TEXTE SOURCE:
----------

Brown-Boveri présentant l'inconvénient d'être suisse, Alsthom pourrait alors être candidat[40], avec l'aide de la filiale allemande d'électrotechnique de Siemens et AEG[40]. Empain propose ensuite de regrouper Jeumont-Schneider et la partie mécanique de Creusot-Loire dans une association à 50-50 avec la CGE[42], qui refuse car la très rentable cablerie, représentant 40% de Jeumont-Schneider, en est exclue[42]. Elle propose plutôt un échange de participations entre Alsthom et Creusot-Loire[42] et réclame les grosses machines tournantes de l'usine de Jeumont-Nord pour renforcer Alstom[42], fournisseur du TGV, ce qui semble plaire au gouvernement qui veut désormais éviter d'intervenir[42].

Finalement, en juin 1971, Ambroise Roux reconnait publiquement qu'il ne croit plus au dénouement rapide qu'il espérait un an avant [43] puis qu'il s'initie au nucléaire en participant à un groupe chargé d'édifier la centrale atomique de Kaiseraugst, en Suisse, tandis que Schneider affiche de nouveaux rapports avec l'américain Westinghouse Electric[44].

EDF décide finalement en octobre 1971, via « la liberté de gestion dont elle dispose depuis un an »[45], de ne pas passer commande à la CGE des deux centrales nucléaires du Bugey[32], donnant une fois de plus la préférence au rival Creusot-Loire, après avoir obligé la CGE à baisser de 10 % ses prix, même si Ambroise Roux avait déclaré publiquement ne pas concourir à n'importe quel prix[46], un 3ème concurrent, "Babcock et Wilcox" du chaudiériste Babcock, étant sur les rangs[32]. Ambroise Roux avait un temps donné l'illusion d'avoir « remporté la partie » via l'annonce d'un accord avec EDF « faisant l'objet d'une publicité qu'il ne méritait peut-être pas », observe Le Monde[32], suscitant « l'agacement que provoque une recherche trop poussée de soutiens politiques »[32].

Creusot-Loire avait lors de cet automne 1971 déjà « fortement distancé » la CGE grâce au réacteur à eau pressurisée et la centrale nucléaire de Chooz, déjà ouverte, celle en construction à Tihange, trois en commande (Fessenheim 1, Bugey 2 et Bugey 3), et trois en option (Fessenheim 2 plus deux attendues sur un nouveau site)[32].

----------

CONSIGNE 1:
Pour chaque affirmation, répondez par oui ou non selon le texte source, et citez mot pour mot le passage qui tranche : (a) EDF a commandé à la CGE les deux centrales nucléaires du Bugey. (b) La CGE a refusé l'association à 50-50 proposée par Empain. (c) La centrale de Tihange était déjà ouverte à l'automne 1971.
CONSIGNE 2:
Relevez tous les noms de sites de centrales nucléaires cités dans le texte source.

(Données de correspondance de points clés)
----------

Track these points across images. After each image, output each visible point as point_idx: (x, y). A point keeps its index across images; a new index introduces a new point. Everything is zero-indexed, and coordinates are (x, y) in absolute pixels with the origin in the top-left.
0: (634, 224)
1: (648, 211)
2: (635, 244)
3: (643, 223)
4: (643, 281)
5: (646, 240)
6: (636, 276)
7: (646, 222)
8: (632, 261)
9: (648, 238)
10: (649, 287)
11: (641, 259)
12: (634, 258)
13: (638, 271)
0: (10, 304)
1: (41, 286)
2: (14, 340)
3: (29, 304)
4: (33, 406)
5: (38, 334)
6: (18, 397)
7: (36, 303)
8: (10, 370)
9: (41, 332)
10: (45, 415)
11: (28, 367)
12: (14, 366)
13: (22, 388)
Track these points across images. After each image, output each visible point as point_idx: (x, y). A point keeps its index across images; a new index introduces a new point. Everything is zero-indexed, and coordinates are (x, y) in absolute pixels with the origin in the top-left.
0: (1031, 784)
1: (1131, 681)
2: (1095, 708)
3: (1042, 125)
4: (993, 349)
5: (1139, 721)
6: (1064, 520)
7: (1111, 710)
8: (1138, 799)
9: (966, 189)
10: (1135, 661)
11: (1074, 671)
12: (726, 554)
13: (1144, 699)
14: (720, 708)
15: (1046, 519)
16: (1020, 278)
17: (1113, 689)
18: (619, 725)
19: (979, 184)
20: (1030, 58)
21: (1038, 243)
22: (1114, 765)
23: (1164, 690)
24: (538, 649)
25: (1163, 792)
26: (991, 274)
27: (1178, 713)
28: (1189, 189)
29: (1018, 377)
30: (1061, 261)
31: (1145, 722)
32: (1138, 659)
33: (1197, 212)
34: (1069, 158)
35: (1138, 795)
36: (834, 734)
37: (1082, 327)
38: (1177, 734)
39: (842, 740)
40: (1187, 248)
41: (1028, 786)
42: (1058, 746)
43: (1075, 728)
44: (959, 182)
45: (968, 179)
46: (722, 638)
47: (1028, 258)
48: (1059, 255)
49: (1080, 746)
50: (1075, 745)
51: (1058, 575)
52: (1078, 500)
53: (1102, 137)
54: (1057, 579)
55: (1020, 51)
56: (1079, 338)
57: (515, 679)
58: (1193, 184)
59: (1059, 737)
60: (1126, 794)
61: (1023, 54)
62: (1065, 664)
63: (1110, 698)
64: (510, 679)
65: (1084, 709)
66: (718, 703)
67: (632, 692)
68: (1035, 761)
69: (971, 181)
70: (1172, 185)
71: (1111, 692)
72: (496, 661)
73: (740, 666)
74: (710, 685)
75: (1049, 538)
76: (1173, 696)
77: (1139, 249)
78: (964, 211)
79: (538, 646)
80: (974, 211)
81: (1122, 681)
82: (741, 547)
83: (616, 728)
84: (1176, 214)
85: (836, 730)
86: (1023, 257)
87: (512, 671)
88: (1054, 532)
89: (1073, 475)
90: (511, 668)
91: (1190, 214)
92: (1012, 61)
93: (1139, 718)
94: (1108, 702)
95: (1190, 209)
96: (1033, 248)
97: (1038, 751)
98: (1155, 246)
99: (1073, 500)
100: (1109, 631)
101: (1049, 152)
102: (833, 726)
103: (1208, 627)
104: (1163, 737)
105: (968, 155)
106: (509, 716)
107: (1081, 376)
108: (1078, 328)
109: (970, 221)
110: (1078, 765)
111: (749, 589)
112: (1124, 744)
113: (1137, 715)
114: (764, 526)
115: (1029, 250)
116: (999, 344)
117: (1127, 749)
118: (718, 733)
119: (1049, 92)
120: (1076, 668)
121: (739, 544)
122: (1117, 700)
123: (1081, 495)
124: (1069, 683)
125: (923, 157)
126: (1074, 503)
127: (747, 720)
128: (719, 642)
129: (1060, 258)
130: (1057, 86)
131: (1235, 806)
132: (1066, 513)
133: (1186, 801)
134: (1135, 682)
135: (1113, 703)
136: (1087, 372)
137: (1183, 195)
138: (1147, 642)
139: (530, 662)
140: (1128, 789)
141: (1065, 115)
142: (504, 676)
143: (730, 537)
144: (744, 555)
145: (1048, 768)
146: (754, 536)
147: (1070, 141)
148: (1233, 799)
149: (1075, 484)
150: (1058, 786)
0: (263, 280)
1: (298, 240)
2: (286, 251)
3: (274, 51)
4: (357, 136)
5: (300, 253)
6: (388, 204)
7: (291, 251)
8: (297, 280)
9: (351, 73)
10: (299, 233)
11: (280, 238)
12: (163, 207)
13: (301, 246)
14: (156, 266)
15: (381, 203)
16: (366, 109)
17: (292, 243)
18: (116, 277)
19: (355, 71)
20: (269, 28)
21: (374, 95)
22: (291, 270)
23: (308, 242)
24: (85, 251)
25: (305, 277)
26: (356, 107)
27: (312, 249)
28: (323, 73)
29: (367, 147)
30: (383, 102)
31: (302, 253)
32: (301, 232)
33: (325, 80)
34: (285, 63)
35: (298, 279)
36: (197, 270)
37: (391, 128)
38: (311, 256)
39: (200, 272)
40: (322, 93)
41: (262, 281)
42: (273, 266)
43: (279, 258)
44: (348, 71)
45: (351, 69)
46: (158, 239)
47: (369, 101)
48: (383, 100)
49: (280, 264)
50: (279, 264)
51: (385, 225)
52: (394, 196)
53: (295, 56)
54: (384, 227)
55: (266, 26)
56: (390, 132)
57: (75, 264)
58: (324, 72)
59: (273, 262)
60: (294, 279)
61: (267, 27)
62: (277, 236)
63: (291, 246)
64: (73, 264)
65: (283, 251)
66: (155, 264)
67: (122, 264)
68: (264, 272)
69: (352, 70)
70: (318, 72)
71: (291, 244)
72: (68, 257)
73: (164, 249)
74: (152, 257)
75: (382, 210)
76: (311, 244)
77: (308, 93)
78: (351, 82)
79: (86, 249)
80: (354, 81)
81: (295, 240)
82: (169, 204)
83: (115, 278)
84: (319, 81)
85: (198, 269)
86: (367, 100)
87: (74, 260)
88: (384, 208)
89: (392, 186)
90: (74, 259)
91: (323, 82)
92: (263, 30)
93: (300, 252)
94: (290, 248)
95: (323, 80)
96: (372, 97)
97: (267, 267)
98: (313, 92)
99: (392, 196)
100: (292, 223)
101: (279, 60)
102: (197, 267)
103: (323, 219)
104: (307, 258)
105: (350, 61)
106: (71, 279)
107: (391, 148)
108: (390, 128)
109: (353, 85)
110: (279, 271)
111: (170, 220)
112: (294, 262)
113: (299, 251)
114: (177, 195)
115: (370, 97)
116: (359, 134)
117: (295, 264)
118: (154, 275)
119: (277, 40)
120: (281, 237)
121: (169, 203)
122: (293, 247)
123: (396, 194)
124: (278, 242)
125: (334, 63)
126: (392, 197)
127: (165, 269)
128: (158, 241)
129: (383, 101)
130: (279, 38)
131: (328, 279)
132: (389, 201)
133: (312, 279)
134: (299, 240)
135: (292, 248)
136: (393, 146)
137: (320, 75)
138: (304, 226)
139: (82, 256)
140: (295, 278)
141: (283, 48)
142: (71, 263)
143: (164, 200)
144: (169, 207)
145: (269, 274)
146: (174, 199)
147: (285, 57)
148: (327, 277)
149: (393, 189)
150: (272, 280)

----------

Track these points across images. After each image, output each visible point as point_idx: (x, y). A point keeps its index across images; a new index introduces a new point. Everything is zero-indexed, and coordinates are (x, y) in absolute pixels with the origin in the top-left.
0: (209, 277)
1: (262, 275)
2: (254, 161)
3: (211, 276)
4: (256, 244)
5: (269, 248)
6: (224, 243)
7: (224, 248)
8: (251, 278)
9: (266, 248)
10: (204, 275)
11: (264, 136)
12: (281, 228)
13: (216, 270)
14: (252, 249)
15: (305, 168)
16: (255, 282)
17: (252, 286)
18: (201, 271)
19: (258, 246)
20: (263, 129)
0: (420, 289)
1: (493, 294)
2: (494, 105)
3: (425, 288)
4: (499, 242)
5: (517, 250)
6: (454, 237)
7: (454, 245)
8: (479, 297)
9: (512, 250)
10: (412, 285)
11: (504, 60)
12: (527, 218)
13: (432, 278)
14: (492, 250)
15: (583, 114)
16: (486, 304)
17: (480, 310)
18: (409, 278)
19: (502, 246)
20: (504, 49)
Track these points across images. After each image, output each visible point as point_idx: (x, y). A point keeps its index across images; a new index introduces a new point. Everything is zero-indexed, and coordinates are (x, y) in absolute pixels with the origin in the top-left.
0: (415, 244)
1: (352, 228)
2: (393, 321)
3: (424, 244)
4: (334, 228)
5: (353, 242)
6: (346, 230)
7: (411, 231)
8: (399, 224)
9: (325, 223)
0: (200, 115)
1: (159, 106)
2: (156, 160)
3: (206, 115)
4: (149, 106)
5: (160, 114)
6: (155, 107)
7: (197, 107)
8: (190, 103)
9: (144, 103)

----------

RÉSULTAT 1:
(a) Non : « de ne pas passer commande à la CGE des deux centrales nucléaires du Bugey ».
(b) Oui : « qui refuse car la très rentable cablerie, représentant 40% de Jeumont-Schneider, en est exclue ».
(c) Non : « celle en construction à Tihange ».

RÉSULTAT 2:
Kaiseraugst, Bugey, Chooz, Tihange, Fessenheim